··· Data section ···

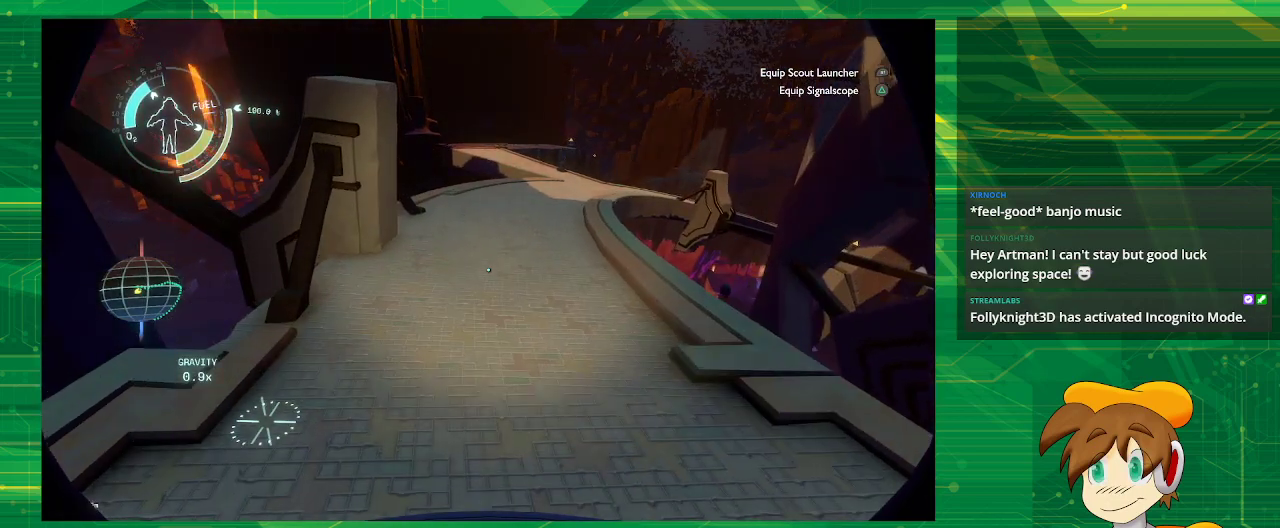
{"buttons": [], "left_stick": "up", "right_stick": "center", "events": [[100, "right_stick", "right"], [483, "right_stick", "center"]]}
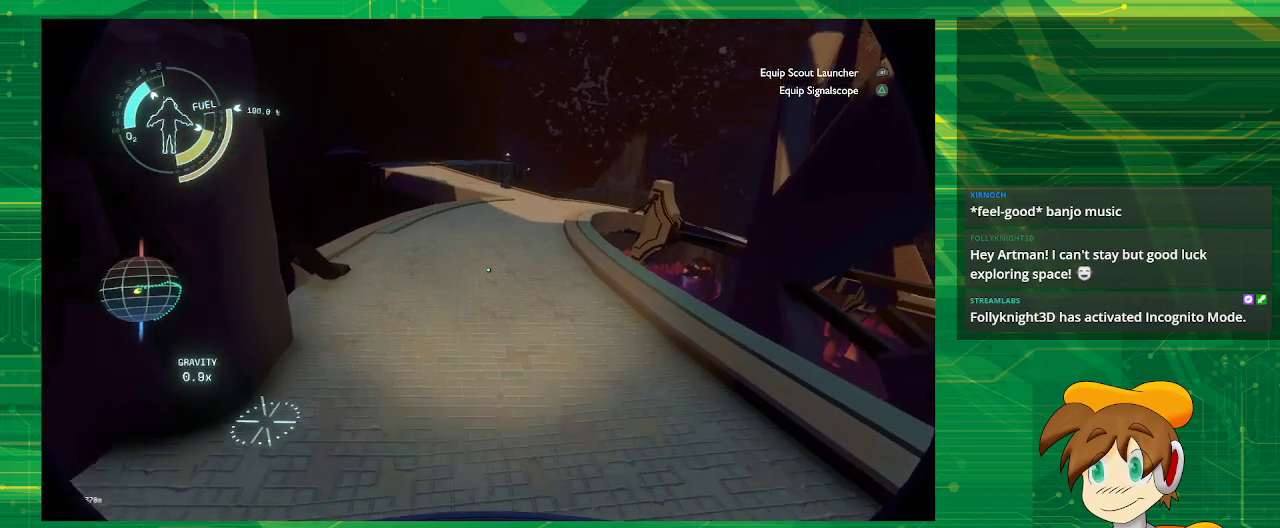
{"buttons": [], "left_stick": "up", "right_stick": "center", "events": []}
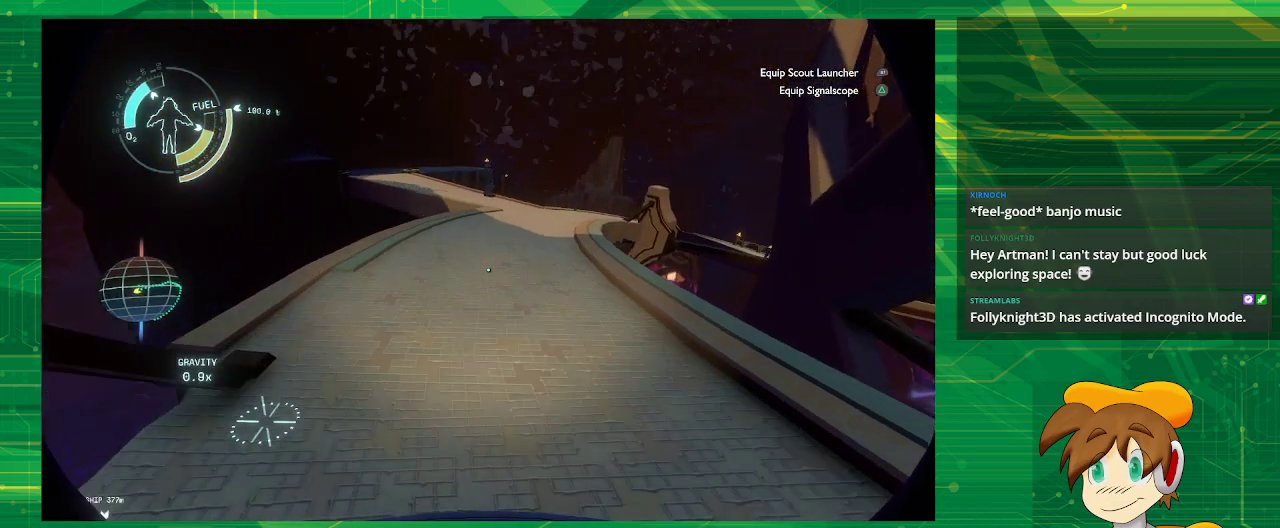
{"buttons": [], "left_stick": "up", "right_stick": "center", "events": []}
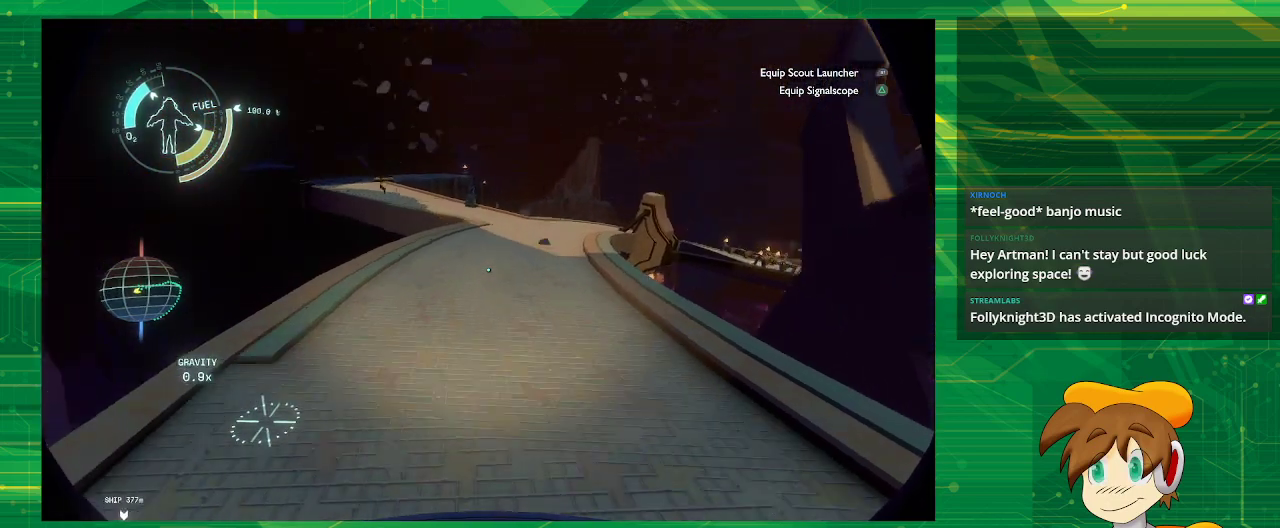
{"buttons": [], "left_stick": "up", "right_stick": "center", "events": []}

···

• **What is expected**
Retype all the data exactly; skip the pictures.

• **Result of this task**
{"buttons": [], "left_stick": "up", "right_stick": "center", "events": [[100, "right_stick", "right"], [483, "right_stick", "center"]]}
{"buttons": [], "left_stick": "up", "right_stick": "center", "events": []}
{"buttons": [], "left_stick": "up", "right_stick": "center", "events": []}
{"buttons": [], "left_stick": "up", "right_stick": "center", "events": []}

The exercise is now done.